## What the exercise asks
In how many lines of the records below does the word "collection" appear? Reply with the number only.

## Records provided

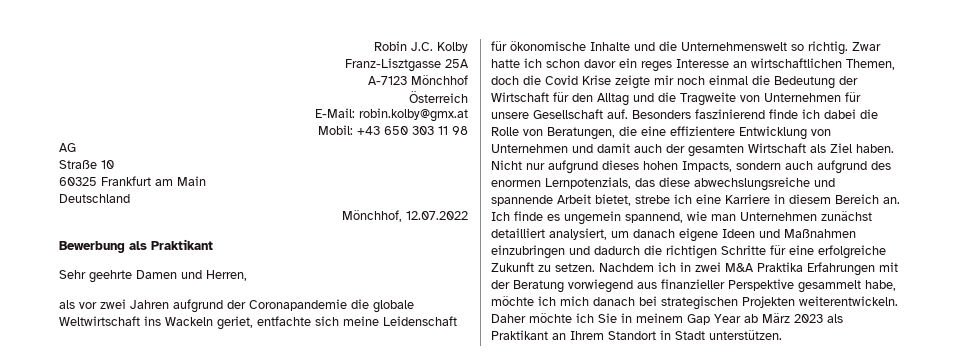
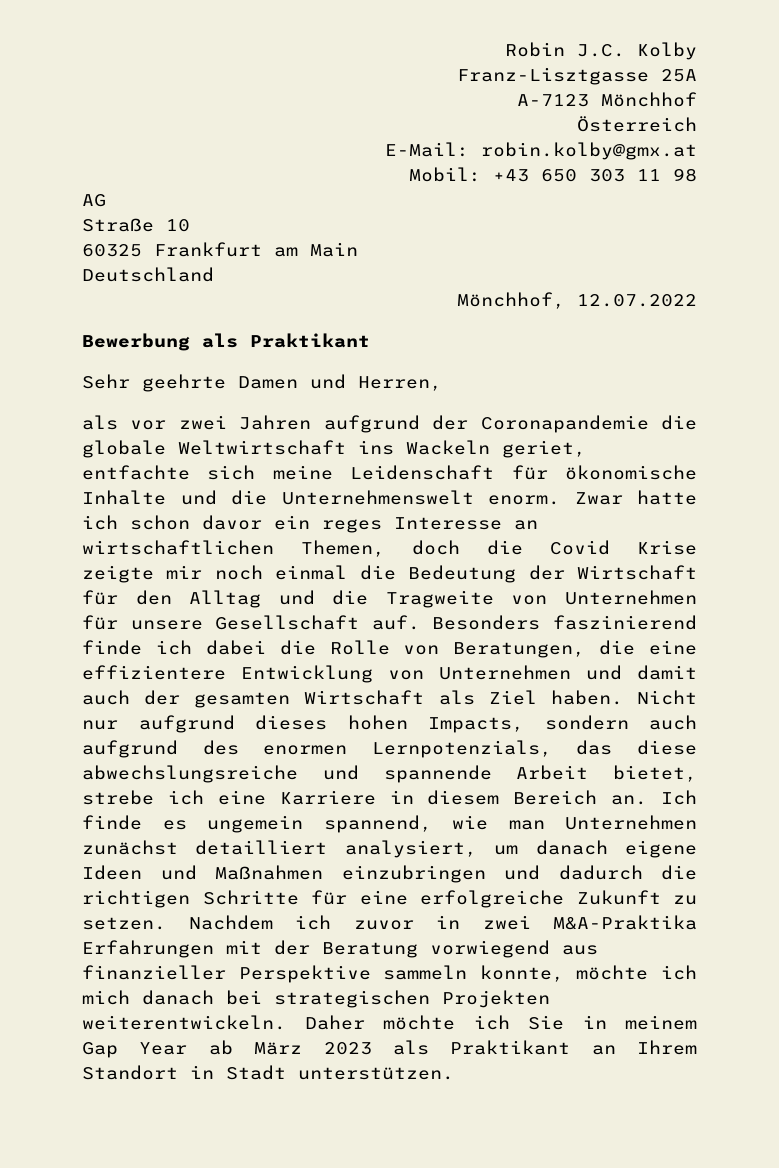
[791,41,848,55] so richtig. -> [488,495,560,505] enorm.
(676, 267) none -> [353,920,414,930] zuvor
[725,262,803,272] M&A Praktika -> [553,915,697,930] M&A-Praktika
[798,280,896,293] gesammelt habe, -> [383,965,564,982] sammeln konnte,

---

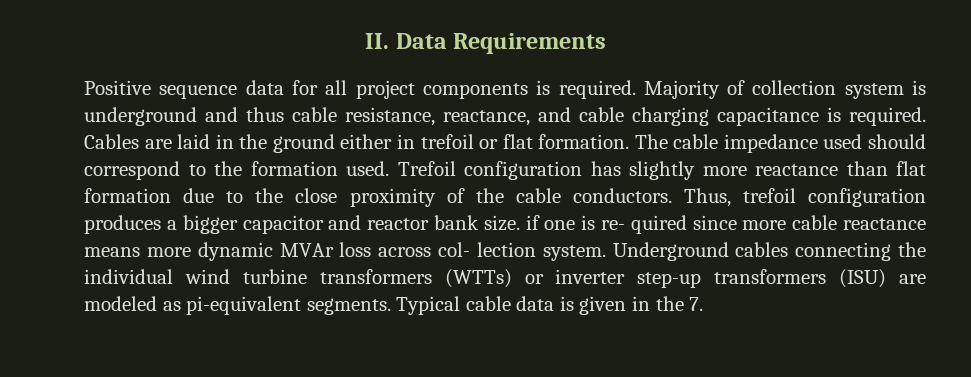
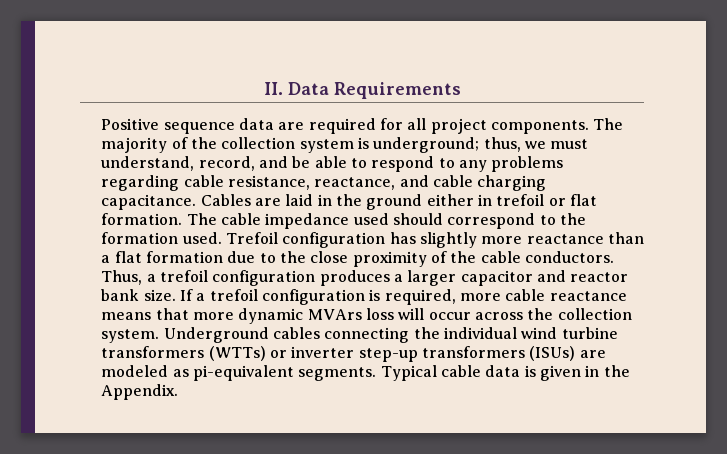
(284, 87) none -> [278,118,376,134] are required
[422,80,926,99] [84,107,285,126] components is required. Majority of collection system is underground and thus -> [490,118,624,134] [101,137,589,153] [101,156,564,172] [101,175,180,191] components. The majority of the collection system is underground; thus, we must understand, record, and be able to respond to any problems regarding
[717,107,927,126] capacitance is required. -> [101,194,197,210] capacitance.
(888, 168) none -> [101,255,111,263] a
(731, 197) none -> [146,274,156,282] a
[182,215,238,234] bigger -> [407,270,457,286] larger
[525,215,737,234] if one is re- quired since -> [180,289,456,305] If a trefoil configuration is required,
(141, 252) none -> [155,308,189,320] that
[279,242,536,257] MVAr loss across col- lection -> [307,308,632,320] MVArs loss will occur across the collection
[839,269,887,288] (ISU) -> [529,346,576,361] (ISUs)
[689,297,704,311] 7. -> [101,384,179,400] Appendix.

## Output below
2